Поцелуй черной вдовы (СИ) - Евгения Бергер
Кайл жаждал крови, но Уиллу неожиданно внял, и оттолкнул мужчину на стол.
— Говори, — велел он. — А иначе… — Потряс у его лица кулаком.
— Я скажу… я скажу… — залепетал тот, хватаясь за шею. — Я скажу… Лисицу забрали охотники. Я ничего не мог сделать: они здесь частенько кого-нибудь забирают. Грозятся театр закрыть, если содействовать перестану… А я что, человек маленький, насильно этих зве… перевертышей не приманиваю: они сами приходят. А охотники тут как тут…

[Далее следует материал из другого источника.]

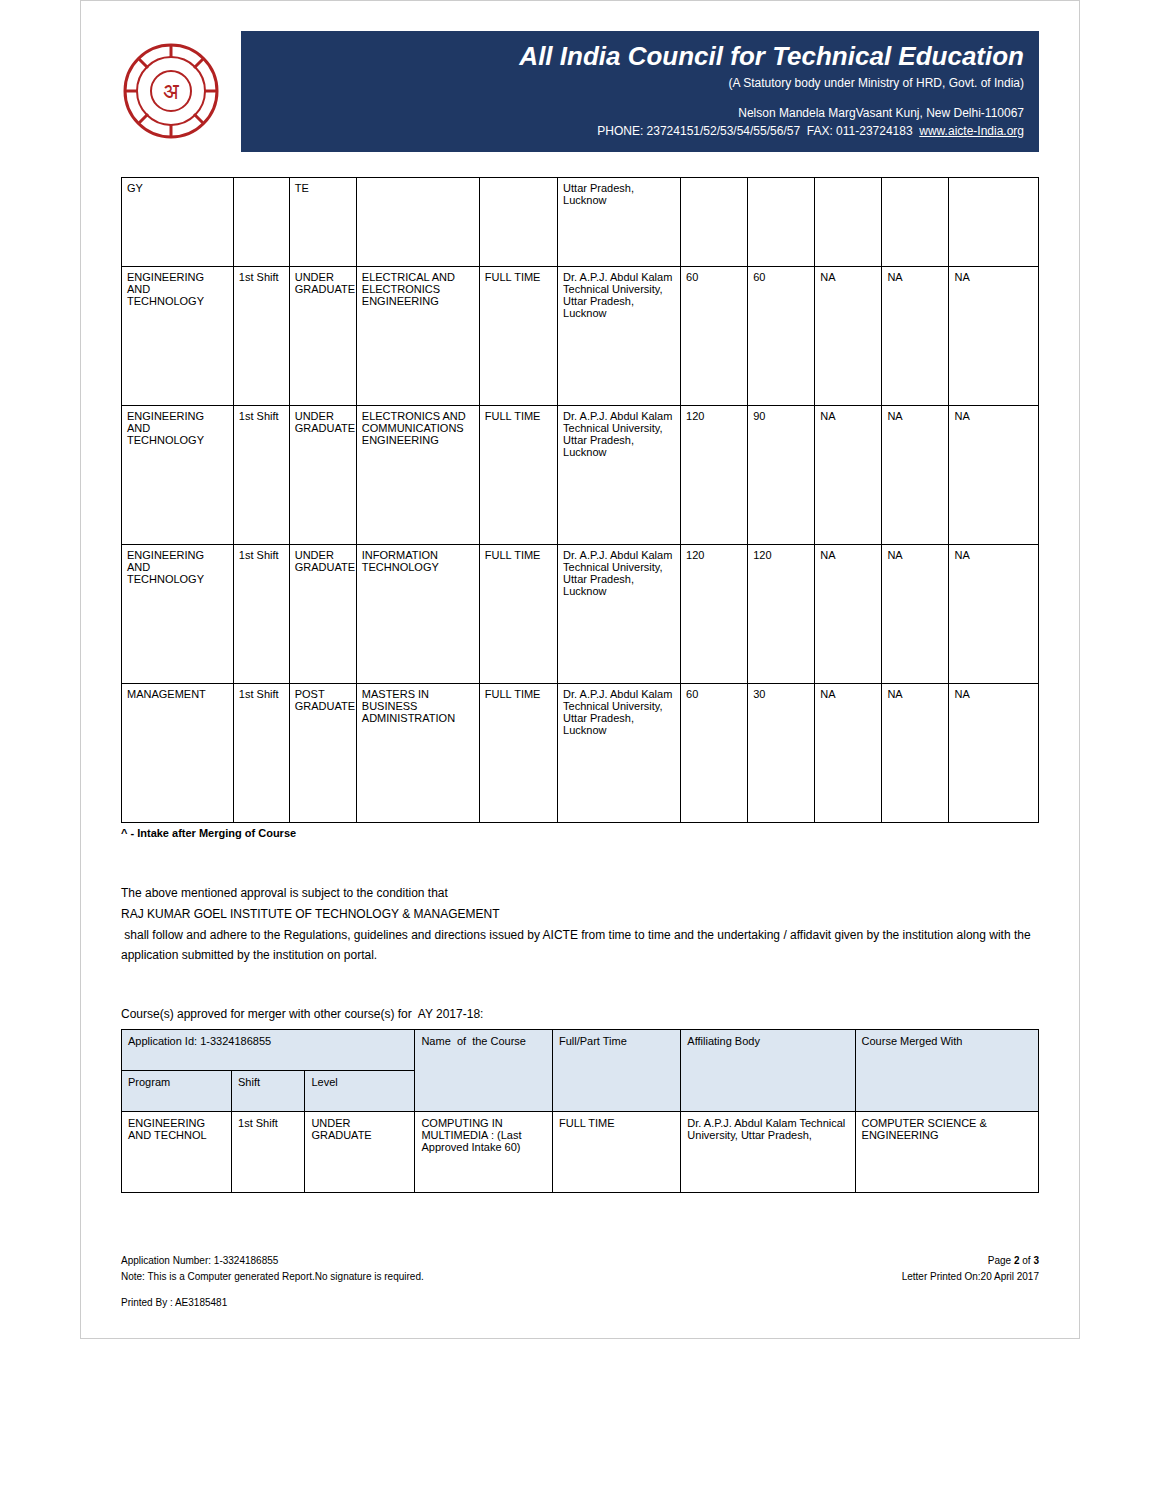All India Council for Technical Education
(A Statutory body under Ministry of HRD, Govt. of India)
Nelson Mandela MargVasant Kunj, New Delhi-110067
PHONE: 23724151/52/53/54/55/56/57 FAX: 011-23724183 www.aicte-India.org
| GY | | TE | | | Uttar Pradesh, Lucknow | | | | | |
| ENGINEERING AND TECHNOLOGY | 1st Shift | UNDER GRADUATE | ELECTRICAL AND ELECTRONICS ENGINEERING | FULL TIME | Dr. A.P.J. Abdul Kalam Technical University, Uttar Pradesh, Lucknow | 60 | 60 | NA | NA | NA |
| ENGINEERING AND TECHNOLOGY | 1st Shift | UNDER GRADUATE | ELECTRONICS AND COMMUNICATIONS ENGINEERING | FULL TIME | Dr. A.P.J. Abdul Kalam Technical University, Uttar Pradesh, Lucknow | 120 | 90 | NA | NA | NA |
| ENGINEERING AND TECHNOLOGY | 1st Shift | UNDER GRADUATE | INFORMATION TECHNOLOGY | FULL TIME | Dr. A.P.J. Abdul Kalam Technical University, Uttar Pradesh, Lucknow | 120 | 120 | NA | NA | NA |
| MANAGEMENT | 1st Shift | POST GRADUATE | MASTERS IN BUSINESS ADMINISTRATION | FULL TIME | Dr. A.P.J. Abdul Kalam Technical University, Uttar Pradesh, Lucknow | 60 | 30 | NA | NA | NA |
^ - Intake after Merging of Course
The above mentioned approval is subject to the condition that
RAJ KUMAR GOEL INSTITUTE OF TECHNOLOGY & MANAGEMENT
shall follow and adhere to the Regulations, guidelines and directions issued by AICTE from time to time and the undertaking / affidavit given by the institution along with the application submitted by the institution on portal.
Course(s) approved for merger with other course(s) for AY 2017-18:
| Application Id: 1-3324186855 | Name of the Course | Full/Part Time | Affiliating Body | Course Merged With |
| --- | --- | --- | --- | --- |
| Program | Shift | Level |
| ENGINEERING AND TECHNOL | 1st Shift | UNDER GRADUATE | COMPUTING IN MULTIMEDIA : (Last Approved Intake 60) | FULL TIME | Dr. A.P.J. Abdul Kalam Technical University, Uttar Pradesh, | COMPUTER SCIENCE & ENGINEERING |
Application Number: 1-3324186855
Note: This is a Computer generated Report.No signature is required.
Page 2 of 3
Letter Printed On:20 April 2017
Printed By : AE3185481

От мысли, что он подвел девушку, Шекспиру стало не по себе, поверил ей, как какой-то дурак — и вот результат. А ведь мог догадаться, что она не остановится… Характер не тот. И все-таки предпочел устраниться. После первого представления в «Спринг-филдс», когда Соланж водили на поводке, как простую дворнягу, а зрители в зале выкрикивали ей пошлости и кидались скорлупой от орехов, он полночи не спал: мучила совесть за себя и своих соплеменников. Разве можно так обращаться с себе подобными? Пусть перевертыши отличаются, да, но они все равно люди, разумные существа, а не безгласные существа, вроде домашних животных. Кто дал им, людям, право считать себя лучше Соланж и других?
На утро Уилл собирался признаться Кайлу в случившемся накануне, пусть, думал, знает, на что подписалась Соланж, но решимости не хватило. Слишком холодным и неприступным выглядел их хозяин, казалось, от его взгляда обеденный стол покроется изморозью…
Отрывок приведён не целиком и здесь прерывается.